(TASK REQUIREMENTS)
1. Answer these questions using the article on Nigerian stocks and oil prices.
(a) By how much has Brent crude risen since January?
(b) To what level did the All Share Index fall in January 2016?
(c) What growth figure did the IMF give for Nigeria's economy in 2019, and what was its January forecast?
2. In the article on Nigerian stocks and oil prices, rewrite more briefly the paragraph that begins "That's because while oil prices have rallied this year", keeping its main facts.

(EXTRACT TO READ)
Neither oil rally nor IMF upgrade is enough for Nigeria stocks - BUSINESSDAY

APRIL 15, 2019



Africa’s largest oil producer is short of worthy catalysts to inspire confidence in its economy.
Nigeria has often been able to paper over deep cracks in its dysfunctional economy if oil prices and production stayed put at favourable levels. But that leverage is thinning.

That’s because while oil prices have rallied this year, with Brent crude up some 33.2 percent since January, the stock market is down about 7 percent in the same period, breaking a long-standing correlation between oil prices and stocks such that when oil prices climbed, it pulled stocks along, but if prices slumped, stocks took a beating.

When oil prices fell below $30 per barrel in January 2016, it pulled the All Share Index down to 22,456 points, which was its lowest in five years.

In 2017, while crude oil price doubled from its 2016 levels, stocks returned as much as 42 percent, making it the third best performing market in the world.

This trend showing the positive correlation between crude oil prices and the stock market extends to 2014, when oil prices reached a record $114 per barrel in August, helping stocks rally to their highest level since the market crash of 2008. Coincidentally, both stock prices and crude oil prices collapsed in 2008.

However, the correlation has fallen apart this year after flashing stress signs in 2018.
The abnormal market reaction to higher oil prices doesn’t stop with stocks.

In the year-to-date period when oil prices gained 33 percent, the naira only managed to gain 0.7 percent against the US dollar, also breaking a strong positive correlation between oil prices and the exchange rate.

That has left analysts scratching their heads over why the rally in oil prices and stable production has had such a faint impact on the currency.

To further expose the waning power of oil prices on investors’ sentiments, oil prices have gained 8 percent in the past one month but stocks and the naira are down 8.5 and 0.2 percent, respectively, according to data compiled by Business Day.

“The poor stock market performance is a reflection of sentiments towards the broader economy, as many investors say they had expected an Atiku victory, and recalled their investment after he lost to Buhari,” said Ayodeji Ebo, managing director of Lagos-based investment advisory firm, Afrinvest Securities.

“They (investors) have low expectations of another four-year term for Buhari and are only comfortable putting their money in government securities, where they are taking zero risk,” Ebo said.


“Now that investors are asking for more than a rally in oil to buy Nigeria, the government must act fast to implement the type of reforms that will send a signal that the country is open for business,” he added.

Even an IMF upgrade on Nigeria’s economic growth to 2.1 percent in 2019, from the 2 percent forecast made in January, has proved unable to significantly lift sentiments in the investor community.

Although the stock market gained 0.7 percent Friday, analysts say the rare uptick is unsustainable.

The feeling is that Nigeria has showed little signs of implementing wide-reaching market reforms, from how electricity and petrol are priced to enforcement of contracts signed by the government. And that has dealt a blow to confidence in the economy.

Critics say Buhari is yet to satisfactorily show investors that he will pursue private sector-led growth in the next four years and jettison his government-led approach that attaches little importance to private capital.

(RECORDS SHOWN)
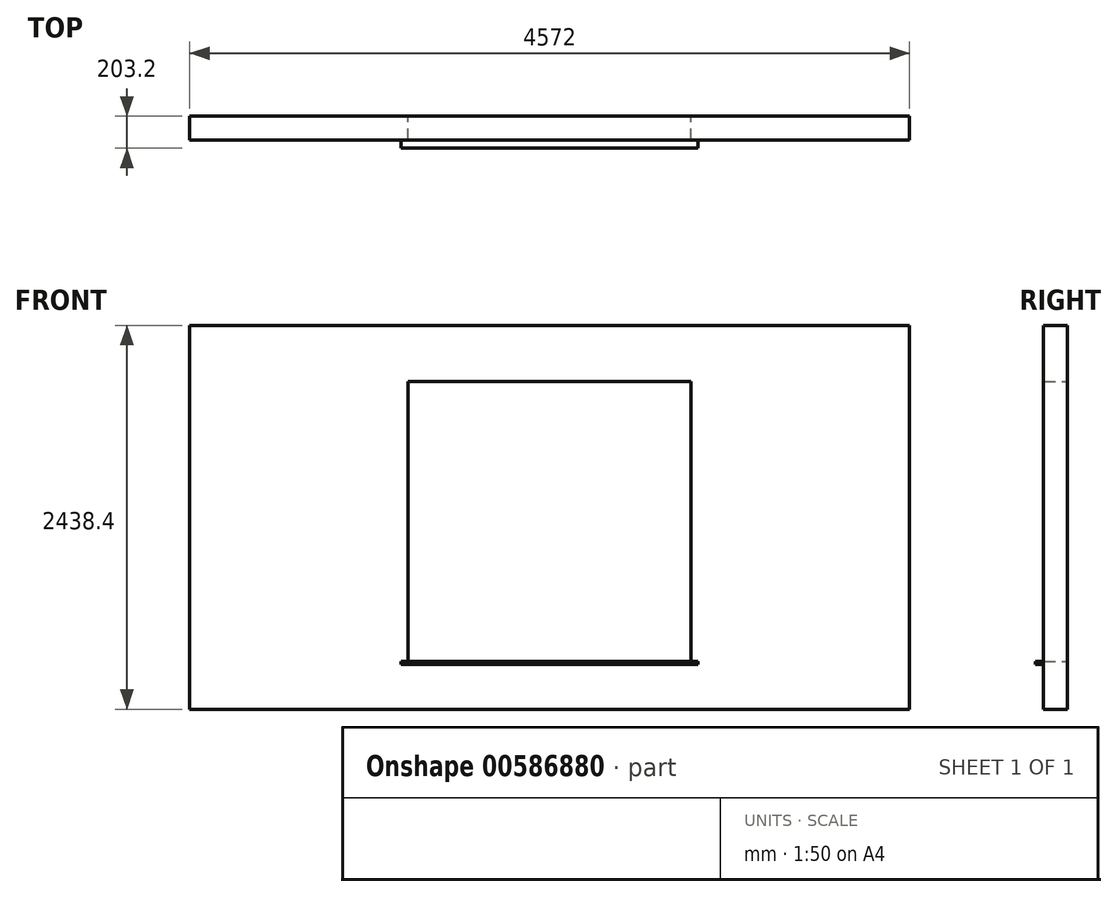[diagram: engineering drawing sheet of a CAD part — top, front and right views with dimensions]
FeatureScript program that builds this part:
annotation { "Feature Type Name" : "Feature", "Feature Type Description" : "" }
export const myFeature = defineFeature(function(context is Context, id is Id, definition is map)
    precondition{}
    {
        {
            var Q0;
            Q0=qCreatedBy(makeId("Front.planeOp"),FACE);
            var sketch = newSketch(context, id + "F0", { "sketchPlane" : qUnion([Q0])});
            skLineSegment(sketch, "E0.bottom", {"start": v(898.53, 863.6) * mm, "end": v(-898.53, 863.6) * mm});
            skLineSegment(sketch, "E0.top", {"start": v(898.53, -914.4) * mm, "end": v(-898.53, -914.4) * mm});
            skLineSegment(sketch, "E0.left", {"start": v(898.53, 863.6) * mm, "end": v(898.53, -914.4) * mm});
            skLineSegment(sketch, "E0.right", {"start": v(-898.53, 863.6) * mm, "end": v(-898.53, -914.4) * mm});
            skPoint(sketch, "E0.middle", {"position": v(0, -25.4) * mm});
            skLineSegment(sketch, "E1.bottom", {"start": v(2286, 1219.2) * mm, "end": v(-2286, 1219.2) * mm});
            skLineSegment(sketch, "E1.top", {"start": v(2286, -1219.2) * mm, "end": v(-2286, -1219.2) * mm});
            skLineSegment(sketch, "E1.left", {"start": v(2286, 1219.2) * mm, "end": v(2286, -1219.2) * mm});
            skLineSegment(sketch, "E1.right", {"start": v(-2286, 1219.2) * mm, "end": v(-2286, -1219.2) * mm});
            skPoint(sketch, "E1.middle", {"position": v(0, 0) * mm});
            skSolve(sketch);
        }
        {
            var Q0;
            Q0=makeQuery(id+"F0.imprint","IMPRINT",FACE,{"disambiguationData":[TD([[makeQuery(id+"F0.imprint","IMPRINT",EDGE,{"derivedFrom":sQuery(id+"F0.wireOp",EDGE,"E0.bottom")}),-1.0]])]});
            extrude(context, id + "F1", {"entities" : qUnion([Q0]), "depth" : 152.4 * mm, "offsetDistance" : 25.4 * mm});
        }
        {
            var Q0;
            Q0=makeQuery(id+"F1.opExtrude","SWEPT_FACE",FACE,{"disambiguationData":[OSD([sQuery(id+"F0.wireOp",EDGE,"E0.top")])]});
            var sketch = newSketch(context, id + "F2", { "sketchPlane" : qUnion([Q0])});
            skLineSegment(sketch, "E2.bottom", {"start": v(-942.98, -152.4) * mm, "end": v(942.98, -152.4) * mm});
            skLineSegment(sketch, "E2.top", {"start": v(-942.98, -203.2) * mm, "end": v(942.98, -203.2) * mm});
            skLineSegment(sketch, "E2.left", {"start": v(-942.98, -152.4) * mm, "end": v(-942.98, -203.2) * mm});
            skLineSegment(sketch, "E2.right", {"start": v(942.98, -152.4) * mm, "end": v(942.98, -203.2) * mm});
            skSolve(sketch);
        }
        {
            var Q0;
            Q0 = qSketchRegion(id + "F2", true);
            extrude(context, id + "F3", {"entities" : qUnion([Q0]), "operationType" : NewBodyOperationType.ADD, "oppositeDirection" : true, "depth" : 19.05 * mm, "offsetDistance" : 25.4 * mm});
        }
    });
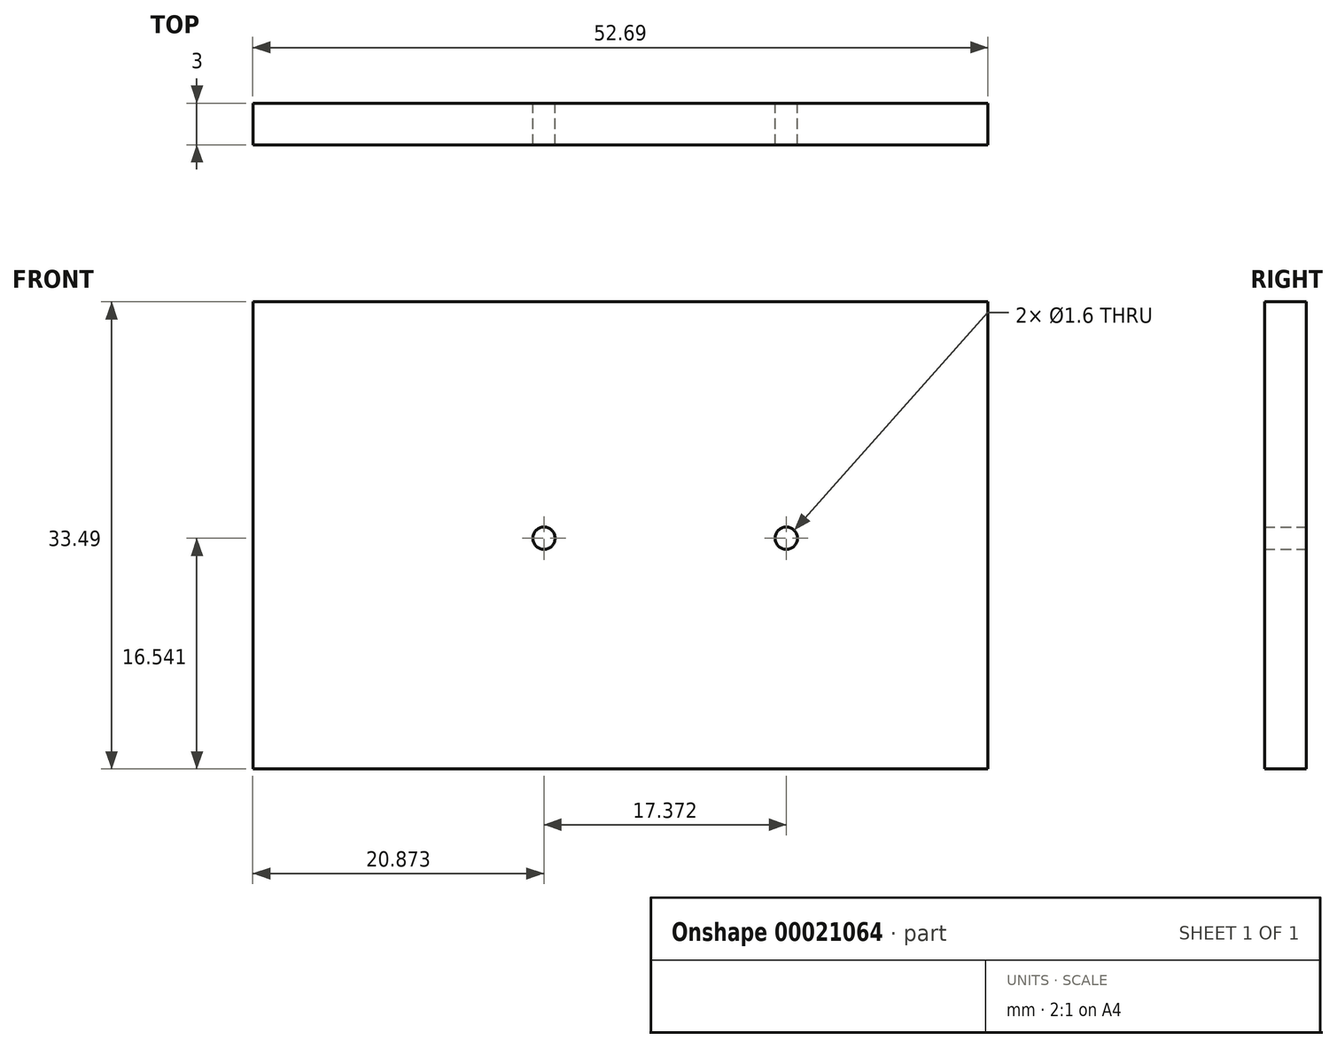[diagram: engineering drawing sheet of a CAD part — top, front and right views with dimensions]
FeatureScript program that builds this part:
annotation { "Feature Type Name" : "Feature", "Feature Type Description" : "" }
export const myFeature = defineFeature(function(context is Context, id is Id, definition is map)
    precondition{}
    {
        {
            var Q0;
            Q0=qCreatedBy(makeId("Front.planeOp"),FACE);
            var sketch = newSketch(context, id + "F0", { "sketchPlane" : qUnion([Q0])});
            skCircle(sketch, "E0", {"center": v(9.05, 13.25) * mm, "radius": 0.8 * mm});
            skCircle(sketch, "E1", {"center": v(26.42, 13.25) * mm, "radius": 0.8 * mm});
            skLineSegment(sketch, "E2.bottom", {"start": v(-11.82, 30.2) * mm, "end": v(40.87, 30.2) * mm});
            skLineSegment(sketch, "E2.top", {"start": v(-11.82, -3.3) * mm, "end": v(40.87, -3.3) * mm});
            skLineSegment(sketch, "E2.left", {"start": v(-11.82, 30.2) * mm, "end": v(-11.82, -3.3) * mm});
            skLineSegment(sketch, "E2.right", {"start": v(40.87, 30.2) * mm, "end": v(40.87, -3.3) * mm});
            skSolve(sketch);
        }
        {
            var Q0;
            Q0 = qSketchRegion(id + "F0", true);
            extrude(context, id + "F1", {"entities" : qUnion([Q0]), "depth" : 3 * mm});
        }
    });
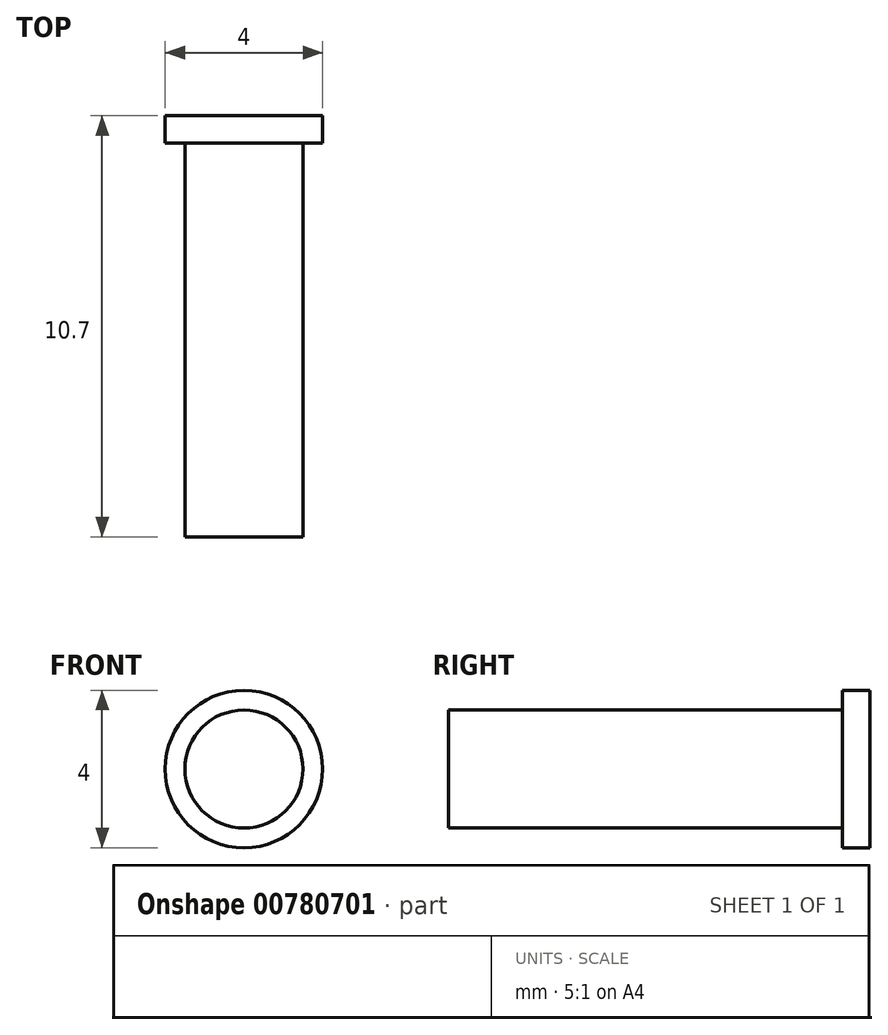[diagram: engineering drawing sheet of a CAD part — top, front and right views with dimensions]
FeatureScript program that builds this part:
annotation { "Feature Type Name" : "Feature", "Feature Type Description" : "" }
export const myFeature = defineFeature(function(context is Context, id is Id, definition is map)
    precondition{}
    {
        {
            var Q0;
            Q0=qCreatedBy(makeId("Front.planeOp"),FACE);
            var sketch = newSketch(context, id + "F0", { "sketchPlane" : qUnion([Q0])});
            skCircle(sketch, "E0", {"center": v(0, 0) * mm, "radius": 2 * mm});
            skSolve(sketch);
        }
        {
            var Q0;
            Q0=makeQuery(id+"F0.imprint","IMPRINT",FACE,{"disambiguationData":[TD([[makeQuery(id+"F0.imprint","IMPRINT",EDGE,{"derivedFrom":sQuery(id+"F0.wireOp",EDGE,"E0")}),1.0]])]});
            extrude(context, id + "F1", {"entities" : qUnion([Q0]), "depth" : .7 * mm, "offsetDistance" : 25 * mm});
        }
        {
            var Q0;
            Q0=makeQuery(id+"F1.opExtrude","CAP_FACE",FACE,{"disambiguationData":[OSD([sQuery(id+"F0.wireOp",EDGE,"E0")])],"isStart":false});
            var sketch = newSketch(context, id + "F2", { "sketchPlane" : qUnion([Q0])});
            skCircle(sketch, "E1", {"center": v(0, 0) * mm, "radius": 1.5 * mm});
            skSolve(sketch);
        }
        {
            var Q0;
            Q0 = qSketchRegion(id + "F2", true);
            extrude(context, id + "F3", {"entities" : qUnion([Q0]), "operationType" : NewBodyOperationType.ADD, "depth" : 10 * mm, "offsetDistance" : 25 * mm});
        }
    });
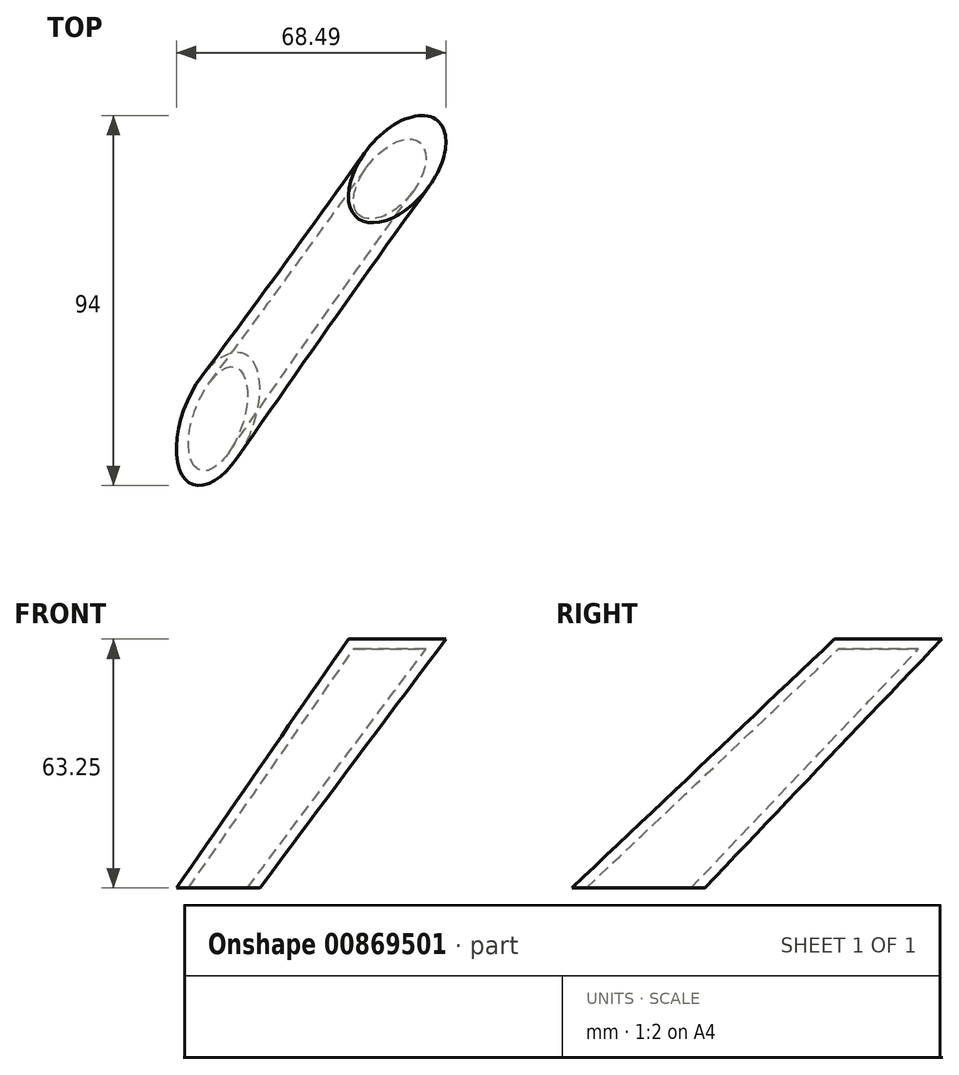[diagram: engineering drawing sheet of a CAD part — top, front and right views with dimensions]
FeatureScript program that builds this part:
annotation { "Feature Type Name" : "Feature", "Feature Type Description" : "" }
export const myFeature = defineFeature(function(context is Context, id is Id, definition is map)
    precondition{}
    {
        {
            var Q0;
            Q0=qCreatedBy(makeId("Top.planeOp"),FACE);
            var sketch = newSketch(context, id + "F0", { "sketchPlane" : qUnion([Q0])});
            skEllipse(sketch, "E0", {"center": v(-26.53, -22.2) * mm, "majorRadius": 23.1 * mm, "minorRadius": 13.42 * mm, "majorAxis": v(-0.34, -0.94)});
            skEllipse(sketch, "E1", {"center": v(-26.53, -22.2) * mm, "majorRadius": 17.82 * mm, "minorRadius": 8.97 * mm, "majorAxis": v(0.37, 0.93)});
            skSolve(sketch);
        }
        {
            var Q0;
            Q0=qCreatedBy(makeId("Top.planeOp"),FACE);
            cPlane(context, id + "F1", {"entities" : qUnion([Q0]), "cplaneType" : CPlaneType.OFFSET, "offset" : 63.25 * mm, "width" : 152.4 * mm, "height" : 152.4 * mm});
        }
        {
            var Q0;
            Q0=qCreatedBy(id+"F1.planeOp",FACE);
            var sketch = newSketch(context, id + "F2", { "sketchPlane" : qUnion([Q0])});
            skEllipse(sketch, "E2", {"center": v(18.96, 41.28) * mm, "majorRadius": 19.83 * mm, "minorRadius": 13.77 * mm, "majorAxis": v(0.63, 0.77)});
            skEllipse(sketch, "E3", {"center": v(18.96, 41.28) * mm, "majorRadius": 16.02 * mm, "minorRadius": 9.1 * mm, "majorAxis": v(0.64, 0.77)});
            skSolve(sketch);
        }
        {
            var Q0;
            Q0=makeQuery(id+"F2.imprint","IMPRINT",FACE,{"disambiguationData":[TD([[makeQuery(id+"F2.imprint","IMPRINT",EDGE,{"derivedFrom":sQuery(id+"F2.wireOp",EDGE,"E3")}),1.0]])]});
            var Q1;
            Q1=makeQuery(id+"F0.imprint","IMPRINT",FACE,{"disambiguationData":[TD([[makeQuery(id+"F0.imprint","IMPRINT",EDGE,{"derivedFrom":sQuery(id+"F0.wireOp",EDGE,"E1")}),1.0]])]});
            loft(context, id + "F3", {"sheetProfilesArray" : [{ "sheetProfileEntities" : qUnion([Q0]) }, { "sheetProfileEntities" : qUnion([Q1]) }]});
        }
        {
            var Q0;
            Q0=makeQuery(id+"F3.opLoft","CAP_FACE",FACE,{"disambiguationData":[OSD([makeQuery(id+"F0.imprint","IMPRINT",FACE,{"disambiguationData":[TD([[makeQuery(id+"F0.imprint","IMPRINT",EDGE,{"derivedFrom":sQuery(id+"F0.wireOp",EDGE,"E1")}),1.0]])]})])],"isStart":true});
            shell(context, id + "F4", {"entities" : qUnion([Q0]), "thickness" : 2.54 * mm});
        }
    });
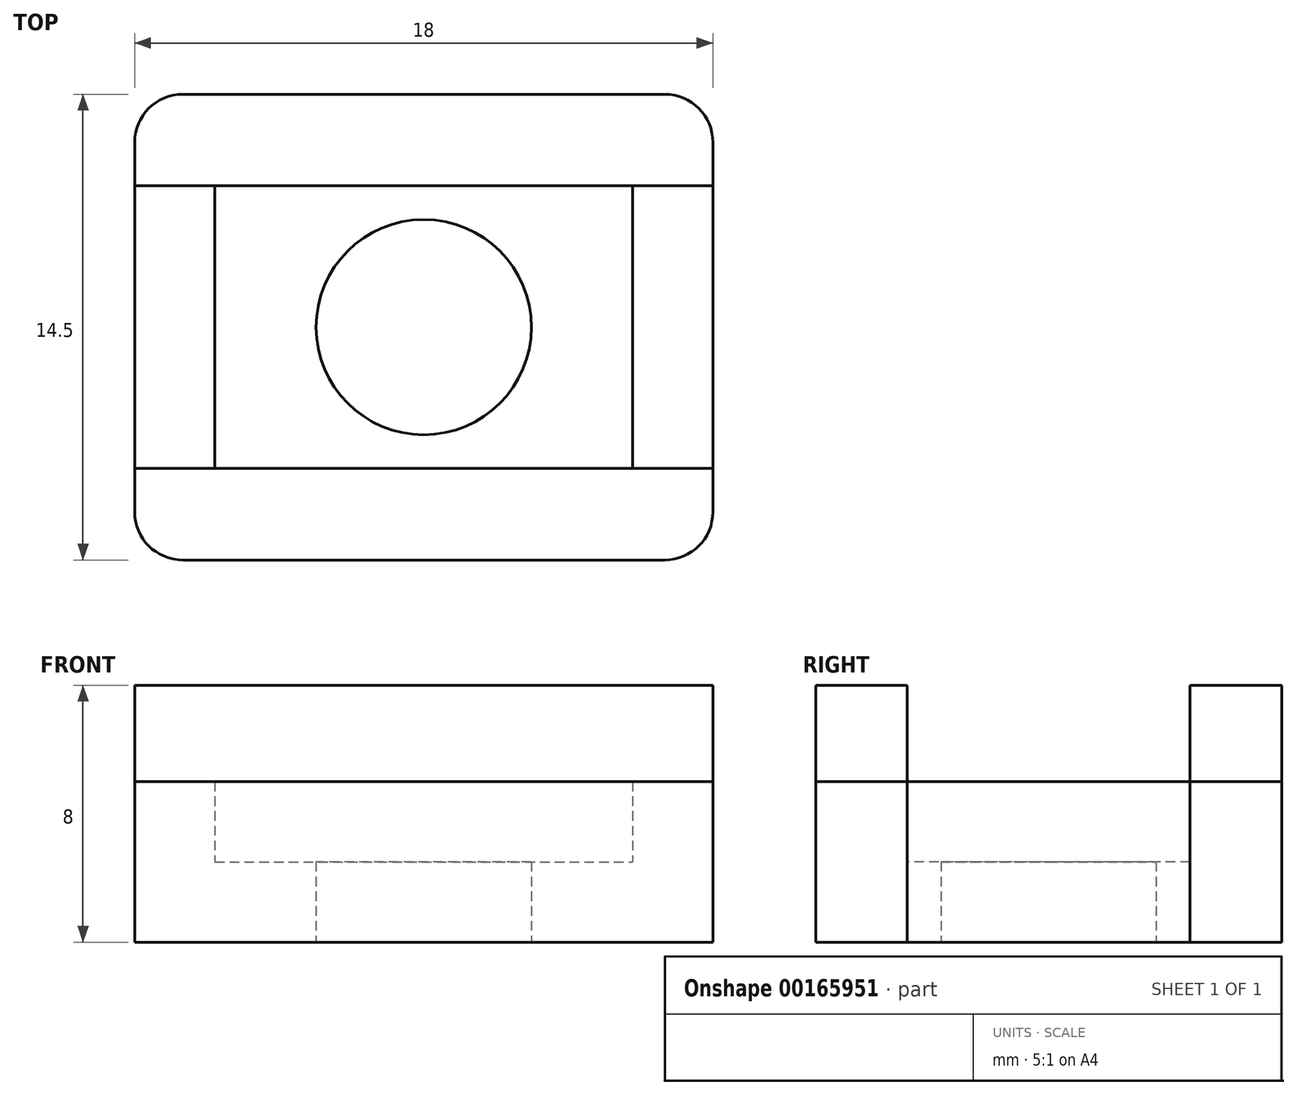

(TASK RESPONSES)
1.
(a) About 33.2 percent.
(b) 22,456 points, its lowest in five years.
(c) 2.1 percent, up from the 2 percent forecast in January.

2. Brent crude has risen about 33.2 percent since January, while the stock market has fallen about 7 percent over the same period. This breaks a long-standing correlation in which rising oil prices lifted stocks and falling prices pulled them down.